Answer these questions using the text on escape chutes.
1. Who developed and patented the three-layered vertical escape chute, and in what year?
2. At what temperature does the outer chute start to deteriorate?
3. What is the descent speed of a first-time user?

__Document section__.
- Opening Delimiter -

Contrary to popular belief, escape chutes used as a means of emergency evacuation by entrapped persons from high areas is not a recent innovation
The first recorded article about a fabric-based escape chute is dated in the 1860s, when two Frenchmen demonstrated the use of two fabric cylinders to slide down from a balcony in Austria. In 1976 a Gerald Zephine of France then developed and patented the three-layered vertical escape chute, which is the basis of all vertical escape chutes produced today.
Since then an inclined escape chute and a spiral chute have been developed by Masaya Uyeda of Japan in the early 1980s. Today, in both Japan and Korea, some 100,000 inclined chutes have been installed.
Fabric chute construction
What is a vertical escape chute? It is three fabric tubes fitted one inside the other, each with its own purpose. The outer chute can withstand a constant radiated heat of 600˚C but will start to deteriorate at 800˚C. The middle chute is there to assist in the descent speed of the chute user, and is constructed using cotton and elastomer. It has a relaxed diameter of 28cm but can expand to 60cm, so the chute can apply internal pressure to the chute wall and thereby regulate descent speed.
The inner chute is there to take the weight of the chute user. For example, in a 20-storey building of say 60 metres in height, the chute will carry a weight of approximately 1,875kgs.
Escape chute use
The descent speed of a trained user will be around four metres per second; a first-time user, however, will descend at around two metres per second.
Chute users will of course vary in size, ability and condition. Should a potential user be injured or incapacitated in some way, another chute user could enter the chute and come to a stop. The injured person could then be passed to the user in the chute, who can help guide them down. It is also possible to strap a casualty to a polyethene sled and again guide them down with another user.

- Closing Delimiter -

__Information shown__.
- Opening Delimiter -

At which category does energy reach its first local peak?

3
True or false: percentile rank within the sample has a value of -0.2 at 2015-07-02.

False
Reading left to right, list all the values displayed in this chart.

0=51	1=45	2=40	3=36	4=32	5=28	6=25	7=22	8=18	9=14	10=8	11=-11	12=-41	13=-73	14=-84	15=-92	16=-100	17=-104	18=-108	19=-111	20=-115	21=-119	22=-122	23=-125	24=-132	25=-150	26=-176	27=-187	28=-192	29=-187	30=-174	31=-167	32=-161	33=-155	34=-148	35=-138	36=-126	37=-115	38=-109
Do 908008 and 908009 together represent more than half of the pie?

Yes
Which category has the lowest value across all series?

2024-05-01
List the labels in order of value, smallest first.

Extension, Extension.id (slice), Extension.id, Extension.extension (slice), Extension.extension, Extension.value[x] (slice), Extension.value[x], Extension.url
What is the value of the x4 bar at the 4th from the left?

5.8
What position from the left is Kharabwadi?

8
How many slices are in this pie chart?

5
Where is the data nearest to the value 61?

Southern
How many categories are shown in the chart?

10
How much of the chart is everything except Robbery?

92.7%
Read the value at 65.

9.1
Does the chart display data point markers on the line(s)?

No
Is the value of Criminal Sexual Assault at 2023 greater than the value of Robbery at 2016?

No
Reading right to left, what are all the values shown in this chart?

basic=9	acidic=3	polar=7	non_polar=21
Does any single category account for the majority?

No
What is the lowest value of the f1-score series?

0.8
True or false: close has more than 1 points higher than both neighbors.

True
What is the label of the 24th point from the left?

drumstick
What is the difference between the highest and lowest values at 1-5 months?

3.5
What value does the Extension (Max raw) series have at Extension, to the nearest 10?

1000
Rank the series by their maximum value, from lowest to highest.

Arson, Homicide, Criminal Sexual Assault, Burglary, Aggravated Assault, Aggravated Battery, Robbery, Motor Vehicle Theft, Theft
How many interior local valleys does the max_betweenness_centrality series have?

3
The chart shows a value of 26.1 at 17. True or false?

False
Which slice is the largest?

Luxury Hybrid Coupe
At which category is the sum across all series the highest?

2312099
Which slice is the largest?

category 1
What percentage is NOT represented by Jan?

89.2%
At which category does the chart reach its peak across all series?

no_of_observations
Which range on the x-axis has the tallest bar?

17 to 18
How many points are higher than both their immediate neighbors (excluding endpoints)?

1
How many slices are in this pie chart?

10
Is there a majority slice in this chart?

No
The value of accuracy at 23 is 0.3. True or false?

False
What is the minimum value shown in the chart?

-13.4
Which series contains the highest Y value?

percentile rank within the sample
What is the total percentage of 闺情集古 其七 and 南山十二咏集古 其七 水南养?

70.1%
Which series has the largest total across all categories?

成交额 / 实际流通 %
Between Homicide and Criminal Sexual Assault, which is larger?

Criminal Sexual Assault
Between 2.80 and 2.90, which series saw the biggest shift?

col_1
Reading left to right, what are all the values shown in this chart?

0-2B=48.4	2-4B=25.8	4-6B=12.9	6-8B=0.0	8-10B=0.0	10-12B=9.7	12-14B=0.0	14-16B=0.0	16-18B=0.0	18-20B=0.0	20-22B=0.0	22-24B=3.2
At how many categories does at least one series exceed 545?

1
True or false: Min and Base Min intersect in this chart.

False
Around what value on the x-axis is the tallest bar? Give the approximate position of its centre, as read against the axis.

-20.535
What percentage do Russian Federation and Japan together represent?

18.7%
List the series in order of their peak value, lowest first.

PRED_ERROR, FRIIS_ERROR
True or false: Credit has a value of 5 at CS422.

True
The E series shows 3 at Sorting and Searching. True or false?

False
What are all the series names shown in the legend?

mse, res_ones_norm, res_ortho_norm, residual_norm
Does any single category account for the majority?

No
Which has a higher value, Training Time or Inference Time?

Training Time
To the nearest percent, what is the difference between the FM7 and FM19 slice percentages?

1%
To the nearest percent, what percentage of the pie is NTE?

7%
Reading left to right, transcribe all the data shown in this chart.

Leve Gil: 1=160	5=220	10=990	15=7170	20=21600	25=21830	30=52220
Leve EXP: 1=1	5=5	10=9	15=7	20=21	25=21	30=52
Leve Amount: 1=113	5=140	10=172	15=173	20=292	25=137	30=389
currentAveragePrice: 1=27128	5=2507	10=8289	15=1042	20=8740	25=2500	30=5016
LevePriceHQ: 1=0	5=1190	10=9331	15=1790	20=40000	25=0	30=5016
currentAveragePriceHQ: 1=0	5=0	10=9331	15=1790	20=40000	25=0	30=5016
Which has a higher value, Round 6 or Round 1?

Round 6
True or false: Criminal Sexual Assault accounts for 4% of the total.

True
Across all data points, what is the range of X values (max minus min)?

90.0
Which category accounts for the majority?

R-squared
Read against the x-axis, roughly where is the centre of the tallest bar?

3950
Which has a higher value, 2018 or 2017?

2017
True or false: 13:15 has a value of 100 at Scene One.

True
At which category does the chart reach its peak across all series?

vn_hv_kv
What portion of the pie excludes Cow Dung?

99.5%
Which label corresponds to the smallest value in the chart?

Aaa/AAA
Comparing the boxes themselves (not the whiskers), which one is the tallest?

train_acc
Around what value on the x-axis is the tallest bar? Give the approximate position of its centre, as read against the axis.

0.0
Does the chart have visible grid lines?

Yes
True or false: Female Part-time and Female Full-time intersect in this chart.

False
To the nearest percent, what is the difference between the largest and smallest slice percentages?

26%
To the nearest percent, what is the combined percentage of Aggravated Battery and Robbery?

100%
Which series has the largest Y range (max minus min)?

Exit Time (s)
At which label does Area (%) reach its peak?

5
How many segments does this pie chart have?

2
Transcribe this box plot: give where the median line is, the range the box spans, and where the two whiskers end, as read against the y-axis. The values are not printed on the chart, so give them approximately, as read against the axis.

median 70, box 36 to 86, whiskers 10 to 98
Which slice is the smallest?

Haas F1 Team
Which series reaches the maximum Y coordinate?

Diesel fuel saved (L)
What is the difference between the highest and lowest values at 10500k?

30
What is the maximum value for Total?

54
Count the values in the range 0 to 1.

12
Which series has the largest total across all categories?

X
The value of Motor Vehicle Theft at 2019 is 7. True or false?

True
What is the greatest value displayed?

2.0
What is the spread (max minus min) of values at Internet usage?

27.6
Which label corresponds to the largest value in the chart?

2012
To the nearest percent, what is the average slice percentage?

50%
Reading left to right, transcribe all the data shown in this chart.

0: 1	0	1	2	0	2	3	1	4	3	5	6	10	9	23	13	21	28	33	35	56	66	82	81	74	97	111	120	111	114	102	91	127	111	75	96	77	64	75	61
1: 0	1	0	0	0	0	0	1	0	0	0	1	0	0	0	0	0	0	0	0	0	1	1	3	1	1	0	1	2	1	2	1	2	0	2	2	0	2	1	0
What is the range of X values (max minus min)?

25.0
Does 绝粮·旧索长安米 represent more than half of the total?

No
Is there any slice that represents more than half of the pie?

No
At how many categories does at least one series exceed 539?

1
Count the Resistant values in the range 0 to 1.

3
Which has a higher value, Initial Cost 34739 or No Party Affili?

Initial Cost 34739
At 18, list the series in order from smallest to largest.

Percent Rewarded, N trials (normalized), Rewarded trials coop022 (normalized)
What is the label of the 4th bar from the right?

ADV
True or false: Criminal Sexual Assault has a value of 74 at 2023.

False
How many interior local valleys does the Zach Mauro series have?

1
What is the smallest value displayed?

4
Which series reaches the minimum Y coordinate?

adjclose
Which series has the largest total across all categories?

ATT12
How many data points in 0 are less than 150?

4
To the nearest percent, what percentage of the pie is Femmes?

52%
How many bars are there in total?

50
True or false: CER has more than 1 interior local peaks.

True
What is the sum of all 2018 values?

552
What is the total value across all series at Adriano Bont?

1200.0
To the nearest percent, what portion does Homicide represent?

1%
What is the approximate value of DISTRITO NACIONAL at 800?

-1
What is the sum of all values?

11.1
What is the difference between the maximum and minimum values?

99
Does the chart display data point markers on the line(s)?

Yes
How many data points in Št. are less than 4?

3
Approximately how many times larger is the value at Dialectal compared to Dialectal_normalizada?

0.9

- Closing Delimiter -

__Solution below__.
1. Gerald Zephine of France, in 1976.
2. 800˚C.
3. About two meters per second.